Monomeric ANP aggregates in vitro under non-reducing but not under reducing conditions
Lastly, to assess the intrinsic amyloidogenic potential of the ANP sequence, in vitro aggregation experiments of native ANP monomers–i.e. presenting an intramolecular SS bond between Cys7 and Cys23 – were performed (Supplementary Fig. 7a). Under physiologically relevant conditions, monomeric ANP exhibited substantial aggregation propensity, as demonstrated by Thioflavin T (ThT) fluorescence assays, which produced characteristic sigmoidal aggregation kinetics (Supplementary Fig. 7a)26. Both tested concentrations (200 μM and 300 μM) displayed a lag phase of ~24 h, consistent with data previously reported8. Transmission electron microscopy (TEM) of the 300 μM aggregated samples further confirmed the formation of fibrillar structures, supporting the ability of monomeric ANP to form amyloid fibrils (Supplementary Fig. 7b). To investigate the role of the disulfide bond in modulating ANP aggregation, parallel aggregation experiments were conducted under reducing conditions in presence of dithiothreitol (DTT). Remarkably, the presence of DTT completely inhibited amyloid formation, as evidenced by the absence of ThT fluorescence even after 60 h (Supplementary Fig. 7a). These findings not only reinforce the inherent aggregation propensity of the ANP peptide but also underscore the critical role of the disulfide bond in driving amyloid formation. Thus, these data indicate that ANP is intrinsically prone to aggregate into cross-β structures and the presence of disulfide bond(s) is essential for fibril formation, both in vitro and in vivo.
In summary, this study presents high-resolution structural data on ANP amyloid fibrils found in atrial tissue of AF patients, revealing critical insights into their formation. In vivo, ANP amyloid deposits consist exclusively of covalent dimers, which can adopt either parallel or antiparallel configurations, leading to two distinct fibril types. Notably, while monomeric ANP can form amyloid fibrils in vitro, it is absent in in vivo atrial amyloid deposits, suggesting that dimerization is essential for the formation of pathologic amyloid plaques in vivo. Although this study does not clarify how these dimers form via two-disulfide-bonded (parallel) and one-disulfide-bonded (antiparallel) dimers in vivo, it strongly supports the idea that dimeric ANP drives IAA development. A plausible explanation is that chronic ANP overexpression - common in heart failure and cardiovascular stress9 - leads to abnormal dimer formation in the endoplasmic reticulum of atrial cells. Under these conditions, elevated dimeric ANP levels may promote protein crowding and aggregation, facilitating amyloid deposition.
Thus, the study suggests that blood level of dimeric ANP - rather than of total ANP - should be carefully monitored as a potential biomarker for amyloid deposition risk in atrial tissue. This could have significant diagnostic and prognostic value, particularly in patients with heart failure, AF, or other cardiovascular disorders predisposing them to IAA. Overall, this work not only advances our molecular understanding of IAA pathogenesis but also opens new avenues for its early detection and intervention.

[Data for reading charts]
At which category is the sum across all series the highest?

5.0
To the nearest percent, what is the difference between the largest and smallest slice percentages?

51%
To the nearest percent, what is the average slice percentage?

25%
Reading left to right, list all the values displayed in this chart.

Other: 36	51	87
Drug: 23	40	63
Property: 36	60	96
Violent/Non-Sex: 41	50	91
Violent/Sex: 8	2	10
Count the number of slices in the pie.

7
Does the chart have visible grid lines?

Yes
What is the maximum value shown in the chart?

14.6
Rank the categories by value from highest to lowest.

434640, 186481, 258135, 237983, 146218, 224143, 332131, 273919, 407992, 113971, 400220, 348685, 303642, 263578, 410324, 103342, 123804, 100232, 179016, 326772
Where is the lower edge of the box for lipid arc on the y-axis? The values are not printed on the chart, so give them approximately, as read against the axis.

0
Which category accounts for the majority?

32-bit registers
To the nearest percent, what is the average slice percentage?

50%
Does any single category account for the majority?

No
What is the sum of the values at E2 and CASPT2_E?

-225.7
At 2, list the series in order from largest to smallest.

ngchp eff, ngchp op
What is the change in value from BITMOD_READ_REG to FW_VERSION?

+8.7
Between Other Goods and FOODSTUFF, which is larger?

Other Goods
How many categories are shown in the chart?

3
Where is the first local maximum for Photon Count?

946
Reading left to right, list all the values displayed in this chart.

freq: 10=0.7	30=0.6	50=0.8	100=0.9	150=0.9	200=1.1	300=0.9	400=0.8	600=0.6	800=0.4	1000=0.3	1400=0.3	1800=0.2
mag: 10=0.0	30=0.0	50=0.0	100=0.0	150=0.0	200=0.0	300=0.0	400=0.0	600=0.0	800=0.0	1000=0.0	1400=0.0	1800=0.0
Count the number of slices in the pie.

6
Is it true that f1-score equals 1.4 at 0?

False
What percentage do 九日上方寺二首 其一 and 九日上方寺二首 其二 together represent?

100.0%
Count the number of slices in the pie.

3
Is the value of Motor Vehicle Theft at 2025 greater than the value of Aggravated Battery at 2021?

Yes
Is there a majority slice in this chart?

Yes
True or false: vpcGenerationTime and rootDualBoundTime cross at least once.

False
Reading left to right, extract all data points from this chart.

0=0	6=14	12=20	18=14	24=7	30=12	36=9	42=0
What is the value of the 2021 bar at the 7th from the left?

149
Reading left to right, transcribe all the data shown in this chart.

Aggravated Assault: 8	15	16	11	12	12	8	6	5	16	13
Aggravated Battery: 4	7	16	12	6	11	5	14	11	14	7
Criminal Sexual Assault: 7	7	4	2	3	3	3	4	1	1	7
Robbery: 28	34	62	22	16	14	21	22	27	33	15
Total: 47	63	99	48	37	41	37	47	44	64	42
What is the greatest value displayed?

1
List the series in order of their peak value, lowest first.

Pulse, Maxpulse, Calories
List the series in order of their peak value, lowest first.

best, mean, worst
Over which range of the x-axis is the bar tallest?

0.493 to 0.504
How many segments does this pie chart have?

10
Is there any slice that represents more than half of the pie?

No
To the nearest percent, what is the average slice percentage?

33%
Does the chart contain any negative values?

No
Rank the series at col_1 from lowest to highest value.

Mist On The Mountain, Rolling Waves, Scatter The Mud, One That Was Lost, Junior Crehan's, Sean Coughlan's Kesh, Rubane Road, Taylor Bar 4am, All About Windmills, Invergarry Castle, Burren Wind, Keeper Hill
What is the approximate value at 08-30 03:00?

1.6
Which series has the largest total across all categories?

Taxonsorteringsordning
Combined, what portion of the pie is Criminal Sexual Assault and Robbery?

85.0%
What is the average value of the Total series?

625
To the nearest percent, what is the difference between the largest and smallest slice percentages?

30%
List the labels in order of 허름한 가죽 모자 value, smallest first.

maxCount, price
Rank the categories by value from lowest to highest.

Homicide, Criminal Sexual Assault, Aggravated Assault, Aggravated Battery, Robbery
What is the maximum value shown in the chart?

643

* **Exercise requirements**: Continue the passage on ANP amyloid fibrils in atrial tissue, starting after its final sentence.

* **Answer to this exercise**:
Methods
Patients’ samples
Pt1, Pt2, and Pt3 were diagnosed with persistent atrial fibrillation (AF) and were scheduled for corrective or palliative cardiac surgery requiring extracorporeal circulation at the Division of Cardiac Surgery, Policlinico San Donato. As part of the surgical procedure, a small fragment of the left atrial appendage was excised. This tissue, which would otherwise be discarded, was collected for histological and structural analysis. Patients’ clinical characteristics are reported in Supplementary Table 1. The three tissue samples were entirely used for the described experiments.
Histological analysis
The samples of the left atrial appendage were fixed in 10% neutral buffered formalin and prepared for paraffin embedding. Tissues were dehydrated through a standard graded ethanol series (70%, 80%, 95% and 100%) and then cleared in xylene and embedded in paraffin blocks. The paraffin-embedded tissues were cut into 3–6 μm thick sections using a precision rotary microtome. The sections were mounted on positively charged glass slides to improve tissue adhesion and prepared for subsequent histological and immunohistochemical analyses.
To assess the presence of amyloid-like deposits, the tissue sections were deparaffinized, rehydrated and stained with Congo red alkaline solution (Sigma-Aldrich, Saint Louis, MO, USA) according to the manufacturer’s instructions. Haematoxylin counterstaining was performed to visualize the cell nuclei. Amyloid deposits were identified using both standard brightfield and fluorescence light microscopy.
Immunohistochemistry for ANP was performed using the HRP/DAB Detection IHC Kit (Abcam) according to the manufacturer’s protocol. Sections were deparaffinized in xylene, rehydrated through a descending ethanol gradient and subjected to heat-induced antigen retrieval in 10 mM citrate buffer (pH 6.0) at 98 °C for 20 min. To block non-specific binding, the sections were incubated with the blocking solution provided. Slides were then incubated for 1 h at room temperature with the primary mouse anti-ANP antibody (BioRad, 0200–0648, 1:200 dilution in blocking solution), followed by a 10-min incubation with the biotinylated secondary antibody as recommended in the kit. Signal detection was performed using the avidin–biotin–peroxidase complex and 3,3′-diaminobenzidine (DAB) as chromogenic substrate. Nuclei were counterstained with Mayer’s haematoxylin (Bio-Optica) according to standard procedures.
Images were acquired using a DM6 M upright fluorescence microscope (Leica) equipped with LAS X Navigator software. Full slides scans were performed at 20x magnification.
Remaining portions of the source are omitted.